4. If in a case falling under section 19(1)(d), if there are differences in terms of
the services provided by the company which is greater than the cost which
was previously expected.
Duty of the company to their employees:
• If in a case that the a company has a policy that prohibits or makes difficult an
employee or a member of a public to get access to the services the company
provides, then it’s the responsibility of the employee to take necessary action
against the company to get those services.
• In case there is a physical feature such as the design of the premises that hinders
employee from getting benefits of the services, then it’s the responsibility of the
company to take steps such as to remove that feature, or modify it so that it has no
longer has that effect, provide methods so that to avoid that feature.
• If an aid of the service such as hearing aid is required or language interpreters
then the company makes sure these services are provided.
Now, by considering the above DDA, and considering the current scenario with Mr
Frank, the company has not made any breech with its commitments to provide its
services to disabled persons. It has done all it can do to make sure that disable persons like Mr. Frank get what is required. For e.g. Mr. Frank and his GP has not come with any satisfactory outcome that what is it exactly that ails Mr. Frank. And he has not been able to show company what ails him other that a debility. On the other hand the company has made it sure that his health gets top priority. Mr. Frank has not been able to come into an justifiable agreement with the company but still company took care of his needs. Even in the prolonged periods of his illness, which cost company desirably because on the other hand, if a company employs another person instead of Mr. Frank, it can get profit, but company did not and still has not fired him straightaway, and it waited for him to get healthy and get back to work, not caring about the losses it has to face in that regard.

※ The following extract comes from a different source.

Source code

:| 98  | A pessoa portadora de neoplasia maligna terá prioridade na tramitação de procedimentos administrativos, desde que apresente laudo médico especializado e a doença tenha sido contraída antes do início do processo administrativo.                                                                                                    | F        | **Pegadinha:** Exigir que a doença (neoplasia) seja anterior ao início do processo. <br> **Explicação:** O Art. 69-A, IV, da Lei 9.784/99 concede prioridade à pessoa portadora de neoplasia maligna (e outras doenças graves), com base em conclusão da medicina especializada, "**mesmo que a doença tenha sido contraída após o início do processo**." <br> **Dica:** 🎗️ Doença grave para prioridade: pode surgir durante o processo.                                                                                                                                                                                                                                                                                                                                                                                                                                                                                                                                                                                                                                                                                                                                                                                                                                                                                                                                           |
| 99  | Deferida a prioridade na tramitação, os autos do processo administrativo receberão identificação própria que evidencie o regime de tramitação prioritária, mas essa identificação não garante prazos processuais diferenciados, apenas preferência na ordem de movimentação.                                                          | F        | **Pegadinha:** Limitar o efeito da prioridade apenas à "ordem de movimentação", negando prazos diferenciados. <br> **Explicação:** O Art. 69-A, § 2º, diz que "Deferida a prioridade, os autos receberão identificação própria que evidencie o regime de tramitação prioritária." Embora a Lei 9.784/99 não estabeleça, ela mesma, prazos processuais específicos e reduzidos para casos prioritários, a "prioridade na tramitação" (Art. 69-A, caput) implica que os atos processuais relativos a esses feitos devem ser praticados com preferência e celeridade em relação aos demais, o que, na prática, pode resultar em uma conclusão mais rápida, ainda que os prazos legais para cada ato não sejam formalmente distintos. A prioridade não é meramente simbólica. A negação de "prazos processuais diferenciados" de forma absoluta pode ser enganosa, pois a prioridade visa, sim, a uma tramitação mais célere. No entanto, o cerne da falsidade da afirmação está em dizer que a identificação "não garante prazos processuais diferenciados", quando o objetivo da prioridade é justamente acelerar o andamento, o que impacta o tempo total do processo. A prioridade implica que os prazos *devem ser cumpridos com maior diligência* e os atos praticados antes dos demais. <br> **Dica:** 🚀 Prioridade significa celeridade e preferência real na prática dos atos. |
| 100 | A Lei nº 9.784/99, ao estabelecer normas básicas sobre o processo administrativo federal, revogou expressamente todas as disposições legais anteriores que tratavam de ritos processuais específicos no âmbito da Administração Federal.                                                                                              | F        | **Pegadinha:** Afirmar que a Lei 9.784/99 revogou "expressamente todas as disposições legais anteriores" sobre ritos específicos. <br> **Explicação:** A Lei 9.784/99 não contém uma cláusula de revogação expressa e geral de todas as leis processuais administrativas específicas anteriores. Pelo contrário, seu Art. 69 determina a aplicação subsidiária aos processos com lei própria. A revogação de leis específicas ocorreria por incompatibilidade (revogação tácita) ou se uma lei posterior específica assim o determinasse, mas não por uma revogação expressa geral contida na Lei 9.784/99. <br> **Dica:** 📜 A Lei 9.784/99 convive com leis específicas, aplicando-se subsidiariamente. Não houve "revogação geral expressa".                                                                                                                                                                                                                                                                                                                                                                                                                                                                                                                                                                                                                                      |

And if looking at the duties the company, it has made sure that the employee gets the sick claims that he has made and to get easy access to the services it provides to its workforce.
And the company has done what it could to be in contact with its employee, and to be in
touch with him to discuss the latest developments and to be sure he gets what he deserves in order to get rid of his ailment.
Conclusion:
From the discussion, we can hereby say that the claim made by the Mr. Frank and their
solicitor that the procedure followed by the company to include him in the redundancy list is not fair. The company observes that even after paying him his due money and his statutory pay and sick pay, it has performed its duty. There is no way denying that the company helped him in anyway possible to make sure he stays fit and gets the required treatment he deserves and no one clause of DDA has been breeched by the company. But even after this the company is willing to give him more compensation regarding his redundancy from the company. It’s because the company takes its employees in high regard. If even this solution cannot be reached, the company may also consider him to be redeployed in the work force given a specified period of time in which Mr. Frank recovers from his health, but that is to say requires long debate with the management. But it can be done given Mr. Frank’s relationship with this esteemed company.